Jim, thank you for your thorough comments. I have the Furusiyya Foundation book and it is a great reference. It shows a nimcha with a hilt, covered by turtle shell and silver (#41), and then mentions the 4 similar swords captured in 1732 and now in the Real Armeria. This info is again repeated in the recent Met book to which Kwiatek contributed translations. However, I have reasons to believe these turtle shell hilts appeared a century or so earlier, because a fine example now in the Rijksmuseum was captured by Michiel de Ruyter in 1655:

In the Malta Armory, among the many nimchas there is one with a D-ring, but it is there nonetheless. These swords were trophies of the knights of St.

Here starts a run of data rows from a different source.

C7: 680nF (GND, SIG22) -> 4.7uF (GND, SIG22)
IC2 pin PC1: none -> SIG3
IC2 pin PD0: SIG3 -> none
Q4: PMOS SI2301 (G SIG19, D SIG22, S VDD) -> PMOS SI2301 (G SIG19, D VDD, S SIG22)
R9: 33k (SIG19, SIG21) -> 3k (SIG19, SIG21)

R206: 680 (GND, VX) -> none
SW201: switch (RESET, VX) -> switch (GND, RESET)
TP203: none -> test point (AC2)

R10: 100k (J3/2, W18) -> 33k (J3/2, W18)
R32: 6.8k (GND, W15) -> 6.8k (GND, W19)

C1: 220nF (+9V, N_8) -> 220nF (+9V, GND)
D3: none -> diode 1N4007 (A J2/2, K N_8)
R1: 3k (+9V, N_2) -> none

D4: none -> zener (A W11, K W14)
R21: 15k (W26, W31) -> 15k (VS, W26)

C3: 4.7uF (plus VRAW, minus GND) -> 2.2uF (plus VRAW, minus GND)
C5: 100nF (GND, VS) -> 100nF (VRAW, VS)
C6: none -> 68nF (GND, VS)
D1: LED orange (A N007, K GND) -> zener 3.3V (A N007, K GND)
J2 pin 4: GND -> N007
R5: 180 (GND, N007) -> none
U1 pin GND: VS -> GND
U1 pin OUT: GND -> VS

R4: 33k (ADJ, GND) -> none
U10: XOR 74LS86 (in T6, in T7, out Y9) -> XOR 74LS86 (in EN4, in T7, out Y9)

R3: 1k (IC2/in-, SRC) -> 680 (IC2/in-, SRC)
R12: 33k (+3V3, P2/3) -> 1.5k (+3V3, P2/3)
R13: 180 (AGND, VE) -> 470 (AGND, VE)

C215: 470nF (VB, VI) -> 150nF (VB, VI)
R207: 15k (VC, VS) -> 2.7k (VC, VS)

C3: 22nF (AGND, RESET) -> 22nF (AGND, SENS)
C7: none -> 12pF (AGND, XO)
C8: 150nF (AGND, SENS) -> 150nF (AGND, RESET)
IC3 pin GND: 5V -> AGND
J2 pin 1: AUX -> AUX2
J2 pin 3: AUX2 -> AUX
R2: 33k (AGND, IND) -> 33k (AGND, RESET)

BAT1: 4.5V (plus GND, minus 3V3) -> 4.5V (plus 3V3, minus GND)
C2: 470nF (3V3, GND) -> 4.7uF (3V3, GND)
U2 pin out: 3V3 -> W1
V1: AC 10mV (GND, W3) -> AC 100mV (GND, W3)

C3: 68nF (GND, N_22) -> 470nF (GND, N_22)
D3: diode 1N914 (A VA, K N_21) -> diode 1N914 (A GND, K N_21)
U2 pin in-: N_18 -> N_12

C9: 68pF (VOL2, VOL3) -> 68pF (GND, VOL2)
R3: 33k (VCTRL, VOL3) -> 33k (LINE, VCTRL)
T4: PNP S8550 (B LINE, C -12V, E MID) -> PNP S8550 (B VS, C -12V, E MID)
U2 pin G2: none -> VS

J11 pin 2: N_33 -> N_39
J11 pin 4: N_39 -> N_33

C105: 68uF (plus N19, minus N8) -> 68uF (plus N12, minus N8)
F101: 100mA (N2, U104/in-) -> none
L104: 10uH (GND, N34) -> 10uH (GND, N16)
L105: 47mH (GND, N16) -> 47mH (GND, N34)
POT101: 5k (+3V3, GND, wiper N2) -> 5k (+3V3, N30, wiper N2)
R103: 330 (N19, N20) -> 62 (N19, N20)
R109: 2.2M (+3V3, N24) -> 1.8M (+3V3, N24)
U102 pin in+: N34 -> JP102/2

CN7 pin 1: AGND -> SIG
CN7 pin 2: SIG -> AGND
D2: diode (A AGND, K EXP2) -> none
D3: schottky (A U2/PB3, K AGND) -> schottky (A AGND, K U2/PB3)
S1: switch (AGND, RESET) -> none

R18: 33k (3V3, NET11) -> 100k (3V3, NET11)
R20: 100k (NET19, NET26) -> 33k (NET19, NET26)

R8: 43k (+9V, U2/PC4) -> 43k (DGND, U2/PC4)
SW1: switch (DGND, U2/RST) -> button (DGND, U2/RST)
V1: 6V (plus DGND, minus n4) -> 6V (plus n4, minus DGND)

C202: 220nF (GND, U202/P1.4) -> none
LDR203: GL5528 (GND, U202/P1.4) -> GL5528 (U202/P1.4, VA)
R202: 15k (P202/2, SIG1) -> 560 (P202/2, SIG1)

John, captured in naval battles in the Mediterranean, in a period from the 16th to the late 18th centuries (the order seized to exist after that courtesy of Napoleon). So there are most certainly Maghrebi nimchas with this feature. The lovely example in the Hofburg (also shown in Claude's great book) also has a D-ring and since it is probably connected to the Habsburgs, it likely came from the Mediterranean too (and it is decorated in an Ottoman style).

When it comes to guard and quillon style, I wonder if the approach of trying to differentiate on a purely regional basis is flawed as some variations may be chronological in character.